## EXERCISE REQUIREMENTS
Beginning with the line that contains "ring tip: (169, 233)", transcribe every line down to the end of the entries, exactly, and no other lines.

## RECORDS TO PROCESS
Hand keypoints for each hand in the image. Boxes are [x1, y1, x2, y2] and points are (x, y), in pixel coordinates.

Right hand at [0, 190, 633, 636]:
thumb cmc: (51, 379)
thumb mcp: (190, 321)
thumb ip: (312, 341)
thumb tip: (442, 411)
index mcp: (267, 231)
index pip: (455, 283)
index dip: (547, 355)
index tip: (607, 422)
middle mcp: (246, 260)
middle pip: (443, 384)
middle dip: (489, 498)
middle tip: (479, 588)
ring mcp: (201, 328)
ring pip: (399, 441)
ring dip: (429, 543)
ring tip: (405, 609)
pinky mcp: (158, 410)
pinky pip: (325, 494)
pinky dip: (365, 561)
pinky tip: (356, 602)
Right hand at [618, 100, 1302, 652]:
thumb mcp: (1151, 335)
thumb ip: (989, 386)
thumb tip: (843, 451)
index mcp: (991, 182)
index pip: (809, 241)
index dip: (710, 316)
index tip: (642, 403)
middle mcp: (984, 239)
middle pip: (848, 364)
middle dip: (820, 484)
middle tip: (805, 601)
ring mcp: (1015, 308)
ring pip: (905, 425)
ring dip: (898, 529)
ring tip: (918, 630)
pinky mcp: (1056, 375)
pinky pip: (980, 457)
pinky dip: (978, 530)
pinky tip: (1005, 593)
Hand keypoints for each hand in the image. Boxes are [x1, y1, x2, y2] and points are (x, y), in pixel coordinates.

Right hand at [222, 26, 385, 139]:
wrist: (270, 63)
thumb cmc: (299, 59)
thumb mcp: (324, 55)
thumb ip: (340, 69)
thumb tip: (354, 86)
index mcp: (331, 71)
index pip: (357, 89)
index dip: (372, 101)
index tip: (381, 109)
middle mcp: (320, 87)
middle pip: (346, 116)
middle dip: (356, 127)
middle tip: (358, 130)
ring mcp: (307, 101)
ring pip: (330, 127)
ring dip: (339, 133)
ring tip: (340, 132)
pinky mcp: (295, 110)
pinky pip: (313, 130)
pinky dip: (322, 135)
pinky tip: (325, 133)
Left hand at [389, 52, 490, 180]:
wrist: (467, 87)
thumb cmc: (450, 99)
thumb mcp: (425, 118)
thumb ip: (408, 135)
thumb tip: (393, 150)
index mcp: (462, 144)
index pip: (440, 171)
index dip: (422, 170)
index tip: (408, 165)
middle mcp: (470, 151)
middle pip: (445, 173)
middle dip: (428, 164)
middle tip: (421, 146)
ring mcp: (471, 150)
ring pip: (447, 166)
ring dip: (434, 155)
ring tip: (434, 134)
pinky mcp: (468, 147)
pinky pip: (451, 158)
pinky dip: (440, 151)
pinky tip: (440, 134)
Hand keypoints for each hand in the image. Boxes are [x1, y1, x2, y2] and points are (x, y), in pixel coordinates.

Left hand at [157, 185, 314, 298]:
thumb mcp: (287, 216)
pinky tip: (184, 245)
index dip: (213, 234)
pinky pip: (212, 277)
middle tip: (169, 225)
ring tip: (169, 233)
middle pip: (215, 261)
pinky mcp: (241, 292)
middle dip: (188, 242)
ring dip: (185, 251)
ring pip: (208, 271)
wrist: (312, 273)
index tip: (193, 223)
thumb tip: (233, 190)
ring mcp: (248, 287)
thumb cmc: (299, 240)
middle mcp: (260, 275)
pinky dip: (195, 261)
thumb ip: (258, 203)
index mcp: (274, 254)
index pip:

## RESPONSE BOX
ring tip: (169, 233)
middle pip: (215, 261)
pinky mcp: (241, 292)
middle dip: (188, 242)
ring dip: (185, 251)
ring pip: (208, 271)
wrist: (312, 273)
index tip: (193, 223)
thumb tip: (233, 190)
ring mcp: (248, 287)
thumb cmc: (299, 240)
middle mcp: (260, 275)
pinky dip: (195, 261)
thumb ip: (258, 203)
index mcp: (274, 254)
index pip:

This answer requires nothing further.